London listed miner Kazakhmys PLC reported a better than expected 15.1% fall in H1 net profit and said that its full year copper output would exceed earlier targets by as much as 5%.
It said that net profit dropped to USD 516 million for the 6 months to June 30th 2009 from USD 608 million during the same period a year earlier. That was ahead of expectations of USD 217 million in a Dow Jones Newswires survey of four analysts. Revenue slid 41.9% to USD 1.65 billion from USD 2.84 billion per year earlier reflecting sharply lower commodity prices.
The miner said that negotiations to sell 25% of its Ekibastuz GRES-1 power station to state holding company Samruk Kazyna are at an advanced stage.
Kazakhmys in May 2008 purchased the Ekibastuz GRES-1 power station for USD 1.1 billion making the miner the country's biggest power generator. The company also purchased a related coal mine bringing the total purchase price to USD 1.26 billion. But the plant needs about USD 1 billion in additional investment to increase capacity nearly 78%.

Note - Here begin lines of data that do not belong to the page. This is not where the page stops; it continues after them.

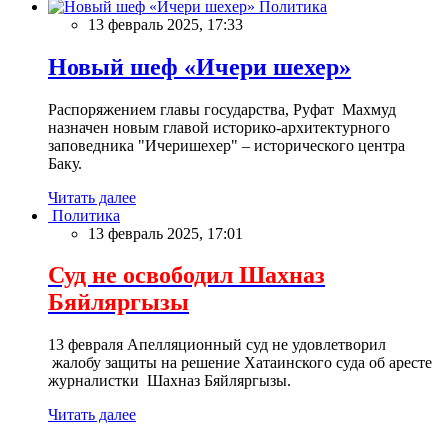
Политика
13 февраль 2025, 17:33
Новый шеф «Ичери шехер»
Распоряжением главы государства, Руфат Махмуд
назначен новым главой историко-архитектурного
заповедника "Ичеришехер" – исторического центра
Баку.
Читать далее
Политика
13 февраль 2025, 17:01
Суд не освободил Шахназ
Бяйляргызы
13 февраля Апелляционный суд не удовлетворил
жалобу защиты на решение Хатаинского суда об аресте
журналистки Шахназ Бяйляргызы.
Читать далее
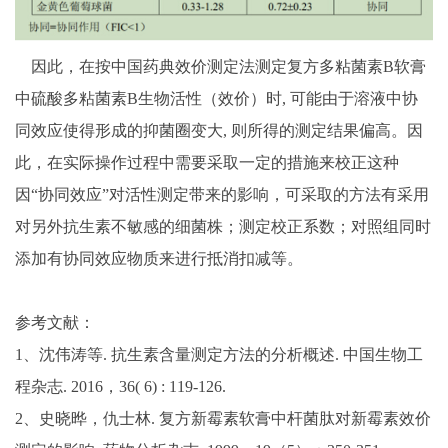
因此，在按中国药典效价测定法测定复方多粘菌素
B软膏
中硫酸多粘菌素B生物活性（效价）时, 可能由于溶液中协
同效应使得形成的抑菌圈变大, 则所得的测定结果偏高。因
此，在实际操作过程中需要采取一定的措施来校正这种
因“协同效应”对活性测定带来的影响，可采取的方法有采用
对另外抗生素不敏感的细菌株；测定校正系数；对照组同时
添加有协同效应物质来进行抵消扣减等。
参考文献：
1、沈伟涛等. 抗生素含量测定方法的分析概述. 中国生物工
程杂志. 2016，36( 6) : 119-126.
2、史晓晔，仇士林. 复方新霉素软膏中杆菌肽对新霉素效价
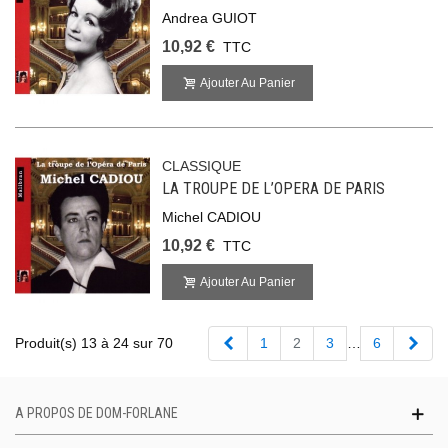
Andrea GUIOT
10,92 €
TTC
Ajouter Au Panier
CLASSIQUE
LA TROUPE DE L’OPERA DE PARIS
Michel CADIOU
10,92 €
TTC
Ajouter Au Panier
Précédent
Suiv
Produit(s) 13 à 24 sur 70
1
2
3
…
6
A PROPOS DE DOM-FORLANE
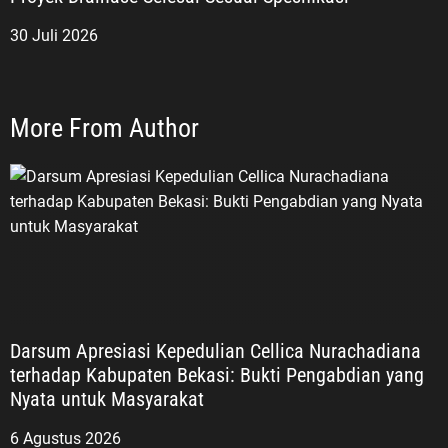
30 Juli 2026
More From Author
Darsum Apresiasi Kepedulian Cellica Nurachadiana
terhadap Kabupaten Bekasi: Bukti Pengabdian yang
Nyata untuk Masyarakat
6 Agustus 2026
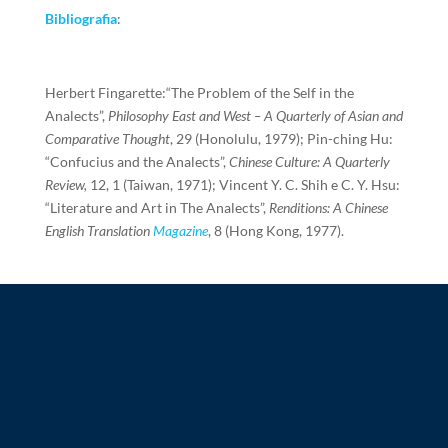
Bibliografia
:
Herbert Fingarette:“The Problem of the Self in the
Analects”,
Philosophy East and West – A Quarterly of Asian and
Comparative Thought
, 29 (Honolulu, 1979); Pin-ching Hu:
“Confucius and the Analects”,
Chinese Culture: A Quarterly
Review,
12, 1 (Taiwan, 1971); Vincent Y. C. Shih e C. Y. Hsu:
“Literature and Art in The Analects”,
Renditions: A Chinese
English Translation
Magazine
, 8 (Hong Kong, 1977).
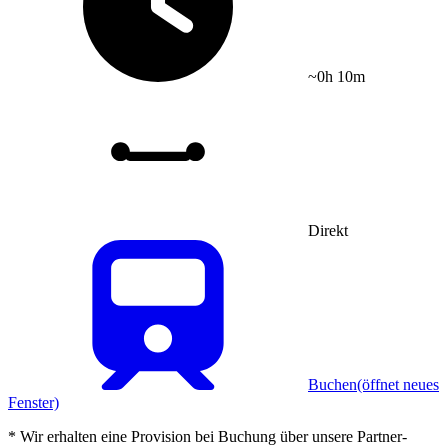
~0h 10m
Direkt
Buchen
(öffnet neues
Fenster)
* Wir erhalten eine Provision bei Buchung über unsere Partner-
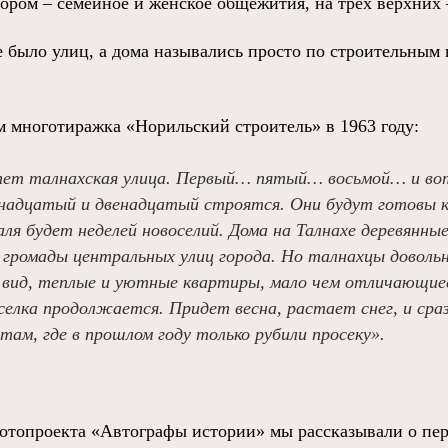
тором – семейное и женское общежития, на трех верхних 
е было улиц, а дома назывались просто по строительным
м многотиражка «Норильский строитель» в 1963 году:
тет талнахская улица. Первый… пятый… восьмой… и вот
ннадцатый и двенадцатый строятся. Они будут готовы к
аля будет неделей новоселий. Дома на Талнахе деревянны
ромады центральных улиц города. Но талнахцы доволь
а вид, теплые и уютные квартиры, мало чем отличающиес
елка продолжается. Придет весна, растает снег, и сраз
там, где в прошлом году только рубили просеку».
отопроекта «Автографы истории» мы рассказывали о пе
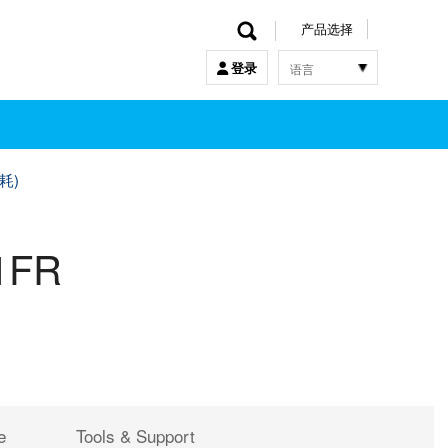
产品选择
语言
登录
한국어
English
中文
日本語
功耗)
1FR
e
Tools & Support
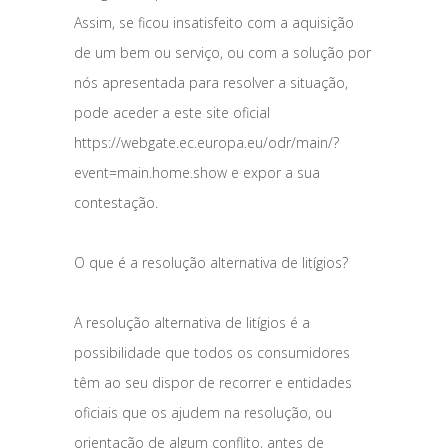
Assim, se ficou insatisfeito com a aquisição
de um bem ou serviço, ou com a solução por
nós apresentada para resolver a situação,
pode aceder a este site oficial
https://webgate.ec.europa.eu/odr/main/?
event=main.home.show e expor a sua
contestação.
O que é a resolução alternativa de litígios?
A resolução alternativa de litígios é a
possibilidade que todos os consumidores
têm ao seu dispor de recorrer e entidades
oficiais que os ajudem na resolução, ou
orientação de algum conflito, antes de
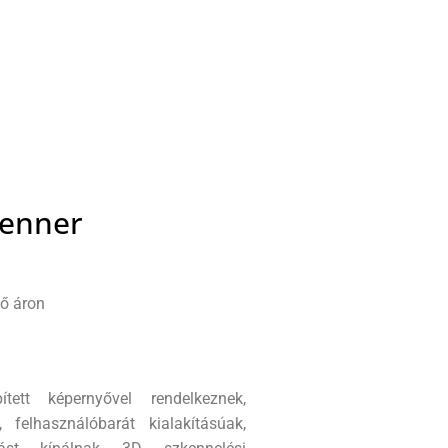
kenner
tő áron
ett képernyővel rendelkeznek,
 felhasználóbarát kialakításúak,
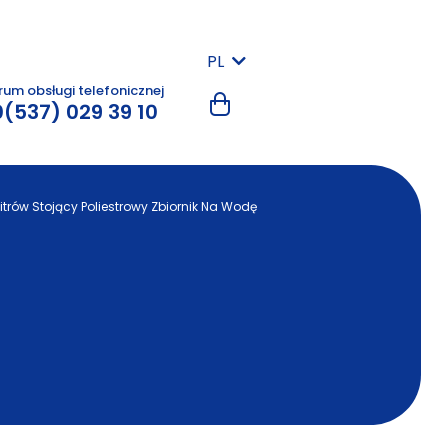
PL
um obsługi telefonicznej
(537) 029 39 10
itrów Stojący Poliestrowy Zbiornik Na Wodę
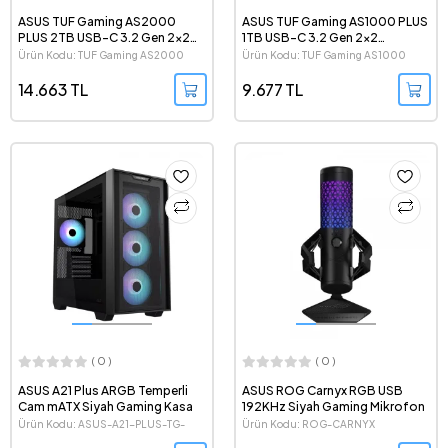
ASUS TUF Gaming AS2000
ASUS TUF Gaming AS1000 PLUS
PLUS 2TB USB-C 3.2 Gen 2x2
1TB USB-C 3.2 Gen 2x2
Taşınabilir SSD
Taşınabilir SSD
Ürün Kodu: TUF Gaming AS2000
Ürün Kodu: TUF Gaming AS1000
PLUS
PLUS
14.663 TL
9.677 TL
( 0 )
( 0 )
ASUS A21 Plus ARGB Temperli
ASUS ROG Carnyx RGB USB
Cam mATX Siyah Gaming Kasa
192KHz Siyah Gaming Mikrofon
Ürün Kodu: ASUS-A21-PLUS-TG-
Ürün Kodu: ROG-CARNYX
ARGB-BL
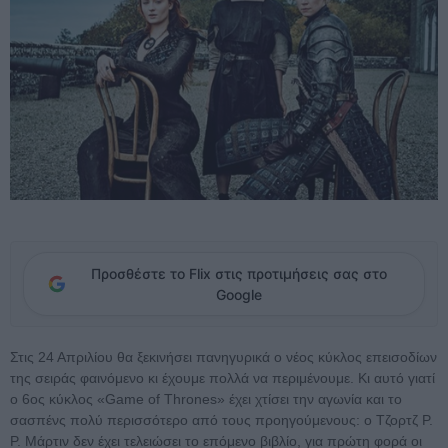
Προσθέστε το Flix στις προτιμήσεις σας στο
Google
Στις 24 Απριλίου θα ξεκινήσει πανηγυρικά ο νέος κύκλος επεισοδίων
της σειράς φαινόμενο κι έχουμε πολλά να περιμένουμε. Κι αυτό γιατί
ο 6ος κύκλος «Game of Thrones» έχει χτίσει την αγωνία και το
σασπένς πολύ περισσότερο από τους προηγούμενους: ο Τζορτζ Ρ.
Ρ. Μάρτιν δεν έχει τελειώσει το επόμενο βιβλίο, για πρώτη φορά οι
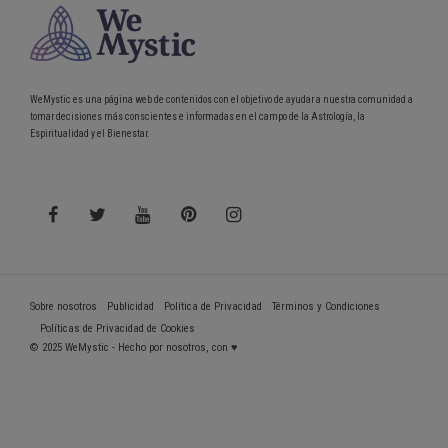
WeMystic es una página web de contenidos con el objetivo de ayudar a nuestra comunidad a
tomar decisiones más conscientes e informadas en el campo de la Astrología, la
Espiritualidad y el Bienestar.
Sobre nosotros
Publicidad
Política de Privacidad
Términos y Condiciones
Políticas de Privacidad de Cookies
© 2025 WeMystic - Hecho por nosotros, con ♥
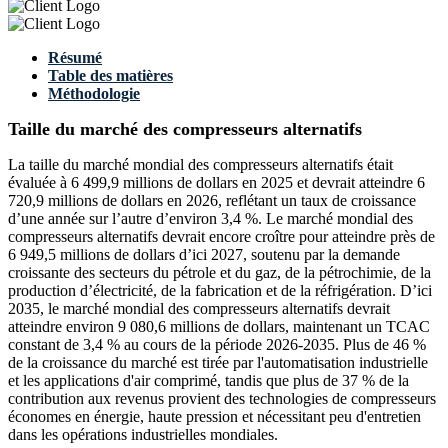
Résumé
Table des matières
Méthodologie
Taille du marché des compresseurs alternatifs
La taille du marché mondial des compresseurs alternatifs était
évaluée à 6 499,9 millions de dollars en 2025 et devrait atteindre 6
720,9 millions de dollars en 2026, reflétant un taux de croissance
d’une année sur l’autre d’environ 3,4 %. Le marché mondial des
compresseurs alternatifs devrait encore croître pour atteindre près de
6 949,5 millions de dollars d’ici 2027, soutenu par la demande
croissante des secteurs du pétrole et du gaz, de la pétrochimie, de la
production d’électricité, de la fabrication et de la réfrigération. D’ici
2035, le marché mondial des compresseurs alternatifs devrait
atteindre environ 9 080,6 millions de dollars, maintenant un TCAC
constant de 3,4 % au cours de la période 2026-2035. Plus de 46 %
de la croissance du marché est tirée par l'automatisation industrielle
et les applications d'air comprimé, tandis que plus de 37 % de la
contribution aux revenus provient des technologies de compresseurs
économes en énergie, haute pression et nécessitant peu d'entretien
dans les opérations industrielles mondiales.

The miner said that "Given the capital commitment needed to deliver this increase in capacity and the potential output of Ekibastuz GRES-1 which is substantially above our own needs, we may consider reducing our holding further."
The miner said that it would not pay an interim dividend. The company added that it expected to exceed the 300,000 tonnes copper production target it had set earlier in the year by as much as 15,000 tonnes.
Kazakhmys' 26% stake in compatriot Eurasian Natural Resources Corporation PLC contributed USD 184 million to the company's earnings before interest, taxes, depreciation and amortization or Ebitda. The company said that "We believe that this significant holding provides strategic opportunities but any future potential action with the stake will be based solely on creating value for all our shareholders."